Lake stewards Kinga Stryszowski and Sam Taylor greet boaters, inspect their boats/trailers and provide information about the invasive aquatic species Eurasian water milfoil. They educate boaters on preventive methods to keep the plants out of all water bodies and collect data to be assimilated into a final report.
Stryszowski, who holds bachelor's and master's degrees in environmental science, was born in Poland and moved to Queens with her family at the age of 11. The Stryszowski family owns and operates the Motel Long Lake and Cottages.
"I was interested in this position for two reasons. First, as a new resident of Long Lake I really wanted to experience life and work in my community. Second, I have educational and work experience with invasive species so I already had knowledge of the importance in the prevention of their spread," said Stryszowski.
When asked about the importance of the program Stryszowski stated, "The spread of invasive species is done unintentionally by people who are unaware of the threat. Education is key. It is so much easier and cost effective to educate people and teach boaters to inspect their boats than to annually dredge and clean an infested body of water."
Taylor is a 2009 graduate of Lehigh University with a bachelor's degree in materials science and engineering. He has resided in Long Lake with his parents since 2007.

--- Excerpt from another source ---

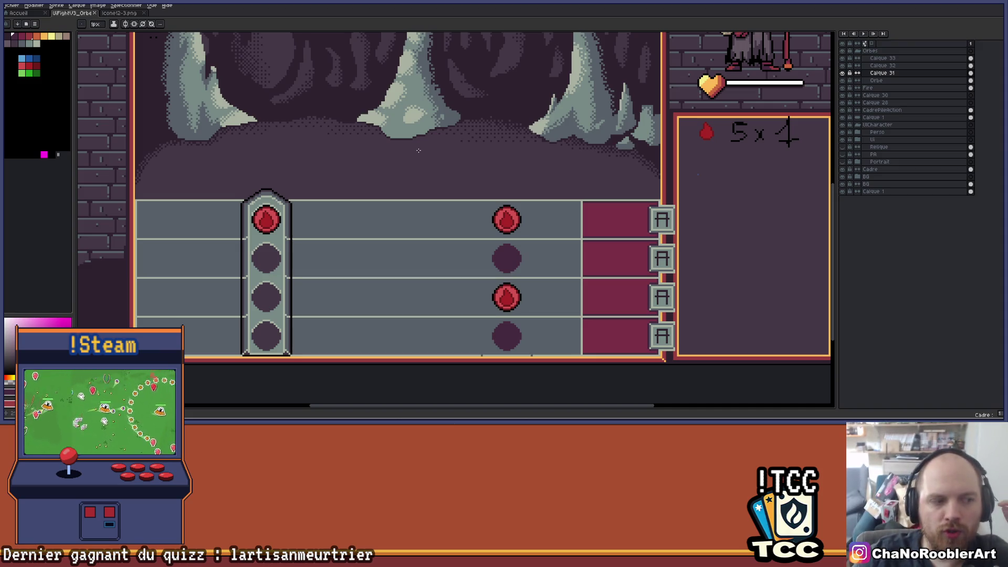
scroll(379, 255, down, 2)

"The reason I became a lake steward is because I love the outdoors and appreciate the environment. I live on Big Brook and would not want to see Long Lake ruined by invasive species," said Taylor.
If he discovers invasive plant particles Taylor said, "I remove plant matter, put it in a bucket, let it dry out and throw it in the woods. If something looks suspicious, I bag up a sample, and take it to the steward coordinator for further analysis."

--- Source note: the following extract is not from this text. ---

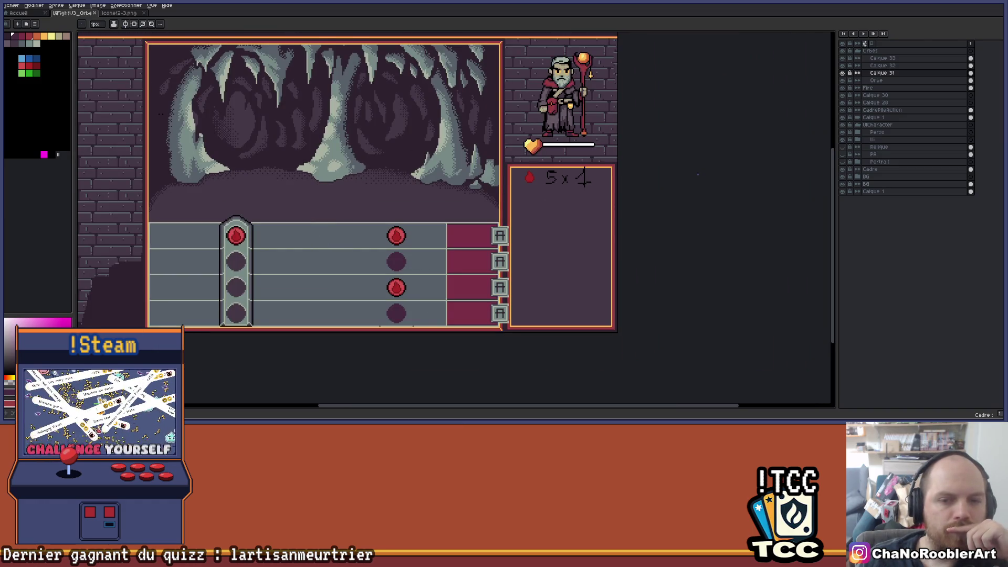
scroll(520, 291, up, 2)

The lake steward program is provided this year through the combined efforts of the Long Lake Association and the town of Long Lake. The 2008 program, coordinated by Adirondack Watershed Institute at Paul Smith's College, proved that the discovery and elimination of the invasive plants is imperative to the health of Long Lake.
Once invasive species like Eurasian water milfoil permeate the lake, they continue to spread and the cost of the removal process can be exorbitant. The stewards will be on duty seven days a week through Labor Day weekend, and a full report of their findings will be available in the fall of 2009.